**Policy gradient methods:** Methods where we directly optimize the policy without the value function. Examples are: REINFORCE, Proximal Policy Optimization.**Actor-Critic:** Actor critic methods consist of one actor and one critic. Actor is the function of the agent and the critic is the value function of the environment. The goal is to have a fast and stable method. Actor methods can explore but they are unstable. So, we use actor-critic to reduce the variance during training.

## Q-Learning

Q-Learning is a subtype of temporal difference learning. The idea is simply to find a Q function that assigns a long-term reward to a specific state-value pairs. Q-learning can be computed with a table using. It is:

– model-free

– off-policy

– temporal-difference learning algorithm

Until convergence, you can do this Bellman equation:|

\(Q(s, a) \leftarrow Q(s, a) + \alpha \left[ r + \gamma \max_{a’} Q(s’, a’) – Q(s, a) \right]\)

### Deep Q-Learning

This one is very simple and straightforward. Instead of storing/calculating all possible state/action pairs, we train a neural network to learn and predict them.
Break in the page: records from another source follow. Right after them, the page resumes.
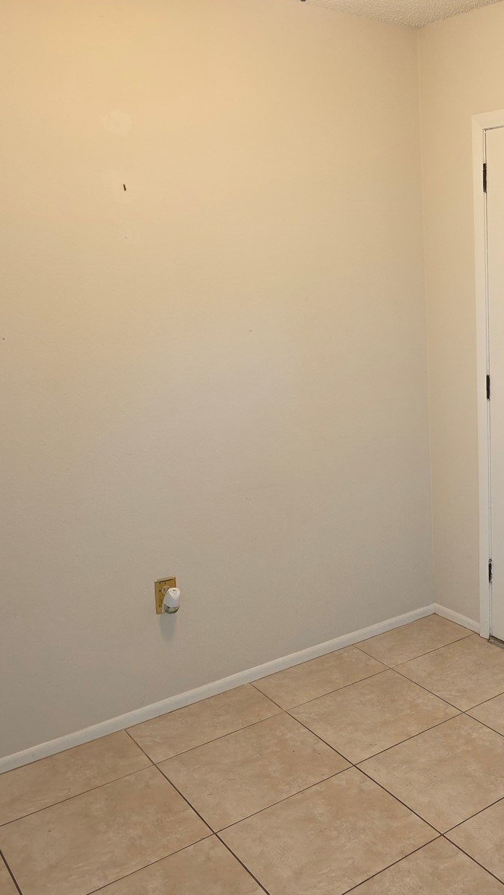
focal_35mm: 34
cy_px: 450
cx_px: 508
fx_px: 808
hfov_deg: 31.9
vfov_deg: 58.0
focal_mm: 6.3
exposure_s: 1/40
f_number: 1.7
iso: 100
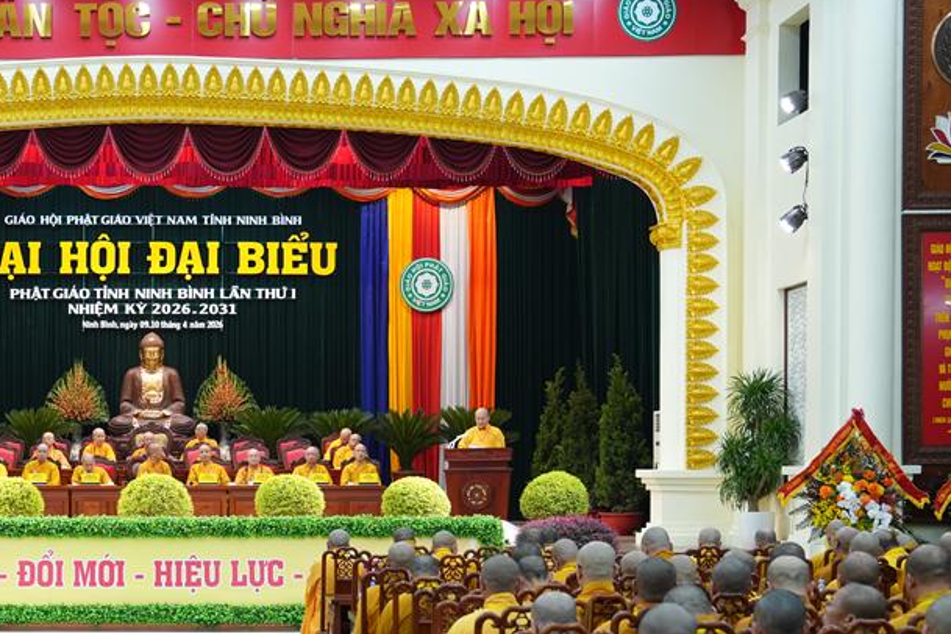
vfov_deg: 20.1
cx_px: 139
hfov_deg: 29.1
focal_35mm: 67
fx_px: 1770
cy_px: 489
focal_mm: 34
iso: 800
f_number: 2.8
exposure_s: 1/100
Agent policies can also be represented by learnable policies, or pre-defined policies. In either case, they can be stochastic or deterministic.

Practically,

- \(Q(s, a) + \alpha \left[ r + \gamma \max_{a’} Q(s’, a’)\right]\) is modelled via a
**target network**. - \(Q(s, a)\) is modelled via a
**policy network**.

Target network is the delayed version of the policy network. Therefore, we train the policy network using gradient based approaches, and update the target network via averaging, e.g. \(\text{target_net}[key] = \text{policy_net}[key] \times \tau + \text{target_net}[key] \times (1 – \tau)\)

So, target network slowly converges to the policy network.